Das Gleiche gilt für den Kanzler. Vom Regierungschef kann natürlich niemand erwarten, dass er Talkshow-Auftritte und Aufsätze von Anwärterinnen fürs Verfassungsgericht studiert. Aber als Merz am Mittwoch erklärte, dass er es mit seinem Gewissen vereinbaren könne, Frauke Brosius-Gersdorf zu wählen, hätte er es besser wissen müssen. Da war die Debatte längst heissgelaufen.
Der deutsche Kanzler mag als Aussenpolitiker vieles richtig machen, und sein Ton ist oft erfrischend klar. Aber aus der Parole «Links ist vorbei», die er kurz vor der Bundestagswahl ins Land gerufen hat, ist zwei Monate nach seinem Amtsbeginn wenig übrig geblieben. Merz und Spahn wanken als politische Weichspüler in die parlamentarische Sommerpause.
Die SPD wird die abgeblasene Richterwahl unterdessen nicht vergessen. Wenn der Bundestag im September wieder zusammenkommt, wird ihre Fraktion nach Möglichkeiten suchen, die Union einen politischen Preis zahlen zu lassen. Das wiederum dürfte ihr leichtfallen. Ungelöste Konflikte gibt es in der Koalition viele, von der Rente bis zur Migrationspolitik, deren zaghafte Korrekturen vielen Sozialdemokraten schon heute viel zu weit gehen.
Die Juristin im Entrüstungssturm
Beschädigt ist auch Frauke Brosius-Gersdorf.
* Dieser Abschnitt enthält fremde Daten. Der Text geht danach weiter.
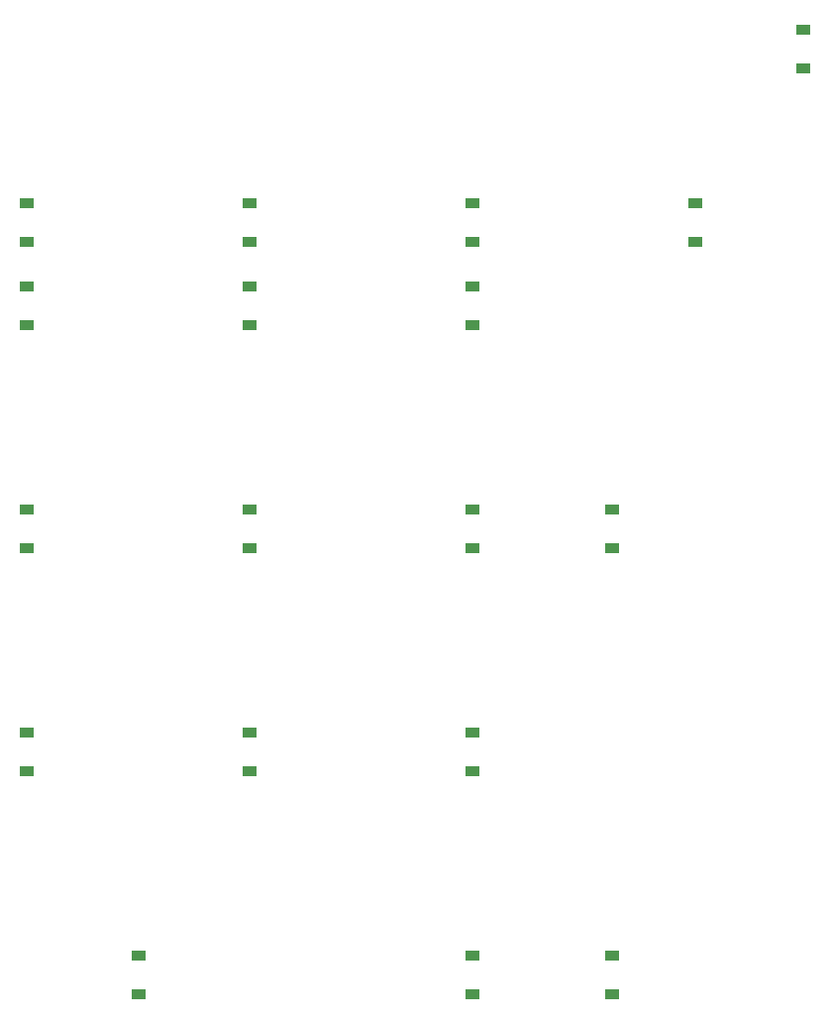
<source format=gbr>
%TF.GenerationSoftware,KiCad,Pcbnew,5.1.9-73d0e3b20d~88~ubuntu20.04.1*%
%TF.CreationDate,2021-03-20T19:20:58-05:00*%
%TF.ProjectId,KeypadMacropad1,4b657970-6164-44d6-9163-726f70616431,rev?*%
%TF.SameCoordinates,Original*%
%TF.FileFunction,Paste,Bot*%
%TF.FilePolarity,Positive*%
%FSLAX46Y46*%
G04 Gerber Fmt 4.6, Leading zero omitted, Abs format (unit mm)*
G04 Created by KiCad (PCBNEW 5.1.9-73d0e3b20d~88~ubuntu20.04.1) date 2021-03-20 19:20:58*
%MOMM*%
%LPD*%
G01*
G04 APERTURE LIST*
%ADD10R,1.200000X0.900000*%
G04 APERTURE END LIST*
D10*
%TO.C,D1*%
X170508000Y-48366000D03*
X170508000Y-45066000D03*
%TD*%
%TO.C,D13*%
X142218750Y-89356250D03*
X142218750Y-86056250D03*
%TD*%
%TO.C,D14*%
X142218750Y-108406250D03*
X142218750Y-105106250D03*
%TD*%
%TO.C,D15*%
X142218750Y-127456250D03*
X142218750Y-124156250D03*
%TD*%
%TO.C,D16*%
X161268750Y-59862500D03*
X161268750Y-63162500D03*
%TD*%
%TO.C,D7*%
X123168750Y-59862500D03*
X123168750Y-63162500D03*
%TD*%
%TO.C,D4*%
X104118750Y-89356250D03*
X104118750Y-86056250D03*
%TD*%
%TO.C,D8*%
X123168750Y-70306250D03*
X123168750Y-67006250D03*
%TD*%
%TO.C,D6*%
X113643750Y-127456250D03*
X113643750Y-124156250D03*
%TD*%
%TO.C,D18*%
X154125000Y-127456250D03*
X154125000Y-124156250D03*
%TD*%
%TO.C,D5*%
X104118750Y-108406250D03*
X104118750Y-105106250D03*
%TD*%
%TO.C,D17*%
X154125000Y-89356250D03*
X154125000Y-86056250D03*
%TD*%
%TO.C,D3*%
X104118750Y-70306250D03*
X104118750Y-67006250D03*
%TD*%
%TO.C,D11*%
X142218750Y-59862500D03*
X142218750Y-63162500D03*
%TD*%
%TO.C,D12*%
X142218750Y-70306250D03*
X142218750Y-67006250D03*
%TD*%
%TO.C,D9*%
X123168750Y-89356250D03*
X123168750Y-86056250D03*
%TD*%
%TO.C,D10*%
X123168750Y-108406250D03*
X123168750Y-105106250D03*
%TD*%
%TO.C,D2*%
X104118750Y-59862500D03*
X104118750Y-63162500D03*
%TD*%
M02*

</source>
Die Staatsrechtlerin fand sich im Auge eines Entrüstungssturms wieder, dem sie nichts entgegensetzen konnte. Man kann die Überzeugungen der 54-Jährigen ablehnen und den Umgang mit ihr dennoch fatal finden. Die Juristin wurde als Linksextremistin beschimpft, sie soll Morddrohungen erhalten haben. Solche Erfahrungen wünscht man niemandem. Gleichwohl ist es richtig, dass sie nicht nach Karlsruhe geht.
Weltanschaulich neutrale Richter gibt es nicht. Aber die deutschen Bürger dürfen erwarten, dass jene Juristen, die in den berühmten roten Roben über die Einhaltung des Grundgesetzes wachen, moderate politische Positionen vertreten. Alles andere gefährdet das Vertrauen der Bürger in die Rechtsprechung und damit die Demokratie als Ganzes.
Frauke Brosius-Gersdorf mag fachlich ohne Tadel sein. Aber sie hat Überzeugungen, die in der Summe nicht auf eine moderate, sondern eine eher stramm linke Gesinnung schliessen lassen: für ein «gendergerecht» umformuliertes Grundgesetz, für Frauenquoten in Parlamenten, für muslimische Kopftücher im Staatsdienst, für eine Relativierung der Menschenwürde ungeborenen Lebens, für ein AfD-Verbots-Verfahren oder für drakonische Grundrechtseinschränkungen in der Corona-Pandemie.
Das alles sind legitime Überzeugungen. Aber sie haben an einem höchsten Gericht nichts verloren. Gleiches gälte für einen radikal rechten Juristen, der erkämpfte Frauenrechte wieder abschaffen oder Muslime vom Staatsdienst ausschliessen wollte.
Wer an diesem Freitag nicht beschädigt wurde, ist das Bundesverfassungsgericht, auch wenn dies von linker und grüner Seite nun lautstark behauptet wird. Das Gegenteil ist richtig: Karlsruhe wurde von einem massiven Vertrauensverlust bewahrt. Der Dank dafür gebührt nicht dem konfliktscheuen Kanzler und seinem taktierenden Fraktionschef, sondern den Hinterbänklern von CDU und CSU. Sie haben den Kulturkampf, den die Linke bei jedem Thema und jeder Personalie betreibt, gerade noch rechtzeitig angenommen, angetrieben von empörten Wählern und Parteimitgliedern. Man kann der Führung der Union nur wünschen, dass sie künftig häufiger auf die Basis hört.